Del timbre de su voz, algún logro, papelón o llamada de atención, pocas noticias. Su protagonismo es un antagonismo velado, el lado b de un reinado ya de por sí poco carismático, cuestionado por corrupto y lavado, del que las aventuras dignas de revista del corazón llegaron del chismorreo sobre su marido y sus hijas, nunca sobre ella. Que Juan Carlos andaba en moto a 150 por hora en las noches madrileñas (más de un taxista local jura haberlo visto con gafas enormes y una campera de cuero extra large) y lo hacía por una buena razón: su amante. No la misma que lo acompañó a cazar elefantes a Botswana mientras su nieto de 13 se recuperaba después de dispararse accidentalmente en el pie con un arma. Otra que amó durante muchos años. Otra que no era la presentadora de tevé ni la bailarina ni la modelo ni la princesa alemana Corinna zu Sayn-Wittgenstein, su última conquista pública. Otra que no fue la que él quería desposar en su juventud y la negó su familia por poca alcurnia (el cuento dice que Juan Carlos le tiró el anillo a Sofía y le dijo “cógelo”. Al anillo). Y mientras todas las otras pasaron por la vida de su marido, Sofía siguió inmutable, con su rictus amable, menos sensual que un candelabro pero persistente y férreo. Con coronita.

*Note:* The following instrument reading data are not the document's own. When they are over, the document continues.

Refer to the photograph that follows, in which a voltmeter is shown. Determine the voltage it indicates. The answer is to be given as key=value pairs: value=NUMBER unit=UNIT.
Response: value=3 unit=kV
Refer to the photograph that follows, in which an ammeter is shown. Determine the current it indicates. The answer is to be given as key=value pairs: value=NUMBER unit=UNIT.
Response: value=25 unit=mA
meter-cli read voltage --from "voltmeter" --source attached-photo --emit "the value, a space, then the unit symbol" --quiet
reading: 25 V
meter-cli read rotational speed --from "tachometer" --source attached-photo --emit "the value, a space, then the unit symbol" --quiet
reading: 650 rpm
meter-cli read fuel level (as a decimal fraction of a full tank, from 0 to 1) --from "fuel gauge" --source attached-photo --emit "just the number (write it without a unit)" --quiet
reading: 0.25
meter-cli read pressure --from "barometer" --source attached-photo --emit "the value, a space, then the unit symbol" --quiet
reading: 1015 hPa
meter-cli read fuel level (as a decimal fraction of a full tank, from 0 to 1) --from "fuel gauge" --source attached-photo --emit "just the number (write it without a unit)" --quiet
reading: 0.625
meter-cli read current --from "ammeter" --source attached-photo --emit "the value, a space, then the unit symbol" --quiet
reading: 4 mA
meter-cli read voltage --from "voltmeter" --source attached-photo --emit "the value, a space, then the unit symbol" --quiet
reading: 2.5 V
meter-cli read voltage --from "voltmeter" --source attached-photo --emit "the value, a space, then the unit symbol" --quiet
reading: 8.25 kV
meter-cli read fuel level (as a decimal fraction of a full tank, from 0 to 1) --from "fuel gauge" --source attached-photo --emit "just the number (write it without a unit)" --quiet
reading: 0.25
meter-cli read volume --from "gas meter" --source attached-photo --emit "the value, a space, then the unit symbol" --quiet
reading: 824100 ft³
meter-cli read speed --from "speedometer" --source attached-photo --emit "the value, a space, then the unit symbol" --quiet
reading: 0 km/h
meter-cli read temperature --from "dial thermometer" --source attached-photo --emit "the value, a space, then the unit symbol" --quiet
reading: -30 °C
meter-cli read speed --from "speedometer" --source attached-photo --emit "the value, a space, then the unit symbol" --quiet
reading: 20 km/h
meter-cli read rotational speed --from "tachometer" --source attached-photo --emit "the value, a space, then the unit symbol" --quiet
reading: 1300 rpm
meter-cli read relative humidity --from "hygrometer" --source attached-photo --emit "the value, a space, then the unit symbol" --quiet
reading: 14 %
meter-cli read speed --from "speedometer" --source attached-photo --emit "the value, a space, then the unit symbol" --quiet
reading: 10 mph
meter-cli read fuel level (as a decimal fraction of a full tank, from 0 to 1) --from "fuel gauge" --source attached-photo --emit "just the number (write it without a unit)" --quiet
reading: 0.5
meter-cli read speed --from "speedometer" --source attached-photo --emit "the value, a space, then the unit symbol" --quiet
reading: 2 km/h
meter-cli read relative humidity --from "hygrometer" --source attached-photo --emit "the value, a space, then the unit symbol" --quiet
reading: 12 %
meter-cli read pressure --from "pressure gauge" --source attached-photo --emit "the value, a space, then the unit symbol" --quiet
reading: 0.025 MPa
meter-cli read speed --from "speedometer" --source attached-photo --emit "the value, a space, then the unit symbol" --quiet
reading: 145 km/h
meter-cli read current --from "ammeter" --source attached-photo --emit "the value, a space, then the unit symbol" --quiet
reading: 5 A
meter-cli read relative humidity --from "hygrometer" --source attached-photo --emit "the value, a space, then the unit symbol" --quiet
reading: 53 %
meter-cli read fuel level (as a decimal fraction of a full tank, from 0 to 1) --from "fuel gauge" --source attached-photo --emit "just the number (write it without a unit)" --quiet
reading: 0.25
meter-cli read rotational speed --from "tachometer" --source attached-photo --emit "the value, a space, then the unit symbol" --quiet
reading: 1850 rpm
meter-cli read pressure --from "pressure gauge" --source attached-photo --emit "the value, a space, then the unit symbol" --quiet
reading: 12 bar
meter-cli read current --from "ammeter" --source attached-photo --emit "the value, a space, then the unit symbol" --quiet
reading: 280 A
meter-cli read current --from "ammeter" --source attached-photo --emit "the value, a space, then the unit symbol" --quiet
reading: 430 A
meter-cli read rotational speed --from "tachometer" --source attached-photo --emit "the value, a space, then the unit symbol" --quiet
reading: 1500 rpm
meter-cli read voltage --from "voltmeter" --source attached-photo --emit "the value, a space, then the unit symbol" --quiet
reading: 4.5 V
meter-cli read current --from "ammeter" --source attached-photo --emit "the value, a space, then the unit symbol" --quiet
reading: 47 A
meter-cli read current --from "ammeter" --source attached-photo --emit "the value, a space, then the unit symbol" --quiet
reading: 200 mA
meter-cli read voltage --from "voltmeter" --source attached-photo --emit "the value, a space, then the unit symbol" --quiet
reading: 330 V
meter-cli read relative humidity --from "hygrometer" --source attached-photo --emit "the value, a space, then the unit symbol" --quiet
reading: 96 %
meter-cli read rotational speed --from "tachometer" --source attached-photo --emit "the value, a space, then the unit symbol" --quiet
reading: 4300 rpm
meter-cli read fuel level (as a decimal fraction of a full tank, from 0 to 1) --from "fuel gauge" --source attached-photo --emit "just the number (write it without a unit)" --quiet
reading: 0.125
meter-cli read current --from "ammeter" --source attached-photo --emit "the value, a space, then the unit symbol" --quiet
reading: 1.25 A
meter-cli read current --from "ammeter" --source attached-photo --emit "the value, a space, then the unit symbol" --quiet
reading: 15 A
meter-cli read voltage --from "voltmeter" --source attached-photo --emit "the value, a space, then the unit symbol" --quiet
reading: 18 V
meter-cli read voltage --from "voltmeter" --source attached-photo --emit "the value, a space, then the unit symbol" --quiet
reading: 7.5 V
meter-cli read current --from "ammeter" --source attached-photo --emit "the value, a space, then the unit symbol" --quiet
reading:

Sofía montada a un burro, Sofía con dos osos pandas a upa, Sofía acariciando a un gato de la calle o colada en los vestuarios de la selección española versión 2010 (ganadora del Mundial, con la poca suerte que tuvieron en éste podría decirse que Sofi fue su amuleto) forman parte de su álbum de postales públicas. Podría ser divertido, pero no. Porque no alcanza con intentar tener carisma ni con la media sonrisa impostada, tampoco con los vestidos fastuosos ni las joyas pesadas, a Sofía le falta lo que a Máxima le sobra y lo que su nuera Letizia logra a fuerza de pocos kilos y cara de traste. Suavizar las formas, limar las asperezas, no jugarse nunca por nada, ni siquiera por la propia hija implicada en escándalo de malversación de fondos. Sofía no figura en ninguna escucha telefónica, ni escribió ningún mail, ni fue llamada a declarar. Por favor, despierten a esa mujer, que ahora que dejará las obligaciones formales, promete viajar más seguido a su tierra de nacimiento y leer todo lo que su fundación y las vueltas al mundo le impedían. Y dar seminarios sobre esto de hacer de una falta una marca: no preguntar demasiado ni moverse de la foto ni enfermarse en la víspera. Sufrir en silencio o no sufrir, directamente, como para ahorrarse el disgusto. Tapar la conveniencia de comodidad y dejar en evidencia los malabares que se puede hacer con una vida cuando no se quiere correr de la norma ni el dictamen. Un verdadero ejemplo de lo anti queer, un paradigma de lo que el patriarcado y su versión más ridícula, la monarquía, hacen con las mujeres cuando ellas se dejan: amaestrarlas para que ni ellas se pregunten qué hacer con los impulsos y el deseo.
Dicen que Sofía sí lo amaba a Juan Carlos, dicen que el desencanto fue paulatino. Y que una vez ella lo retó en público por dejarla en evidencia como la cornuda que nunca había soñado ser. Pero sólo dicen, porque Sofía es tan impecable que ni de sus pocas rebeliones dejó testigos.